RECORDS FOR PROCESSING:
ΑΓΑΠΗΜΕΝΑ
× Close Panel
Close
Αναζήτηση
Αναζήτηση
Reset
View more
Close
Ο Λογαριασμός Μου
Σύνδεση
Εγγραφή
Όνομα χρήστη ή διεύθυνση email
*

INSTRUCTION: Everything in the data above must be reproduced exactly.

ANSWER:
ΑΓΑΠΗΜΕΝΑ
× Close Panel
Close
Αναζήτηση
Αναζήτηση
Reset
View more
Close
Ο Λογαριασμός Μου
Σύνδεση
Εγγραφή
Όνομα χρήστη ή διεύθυνση email
*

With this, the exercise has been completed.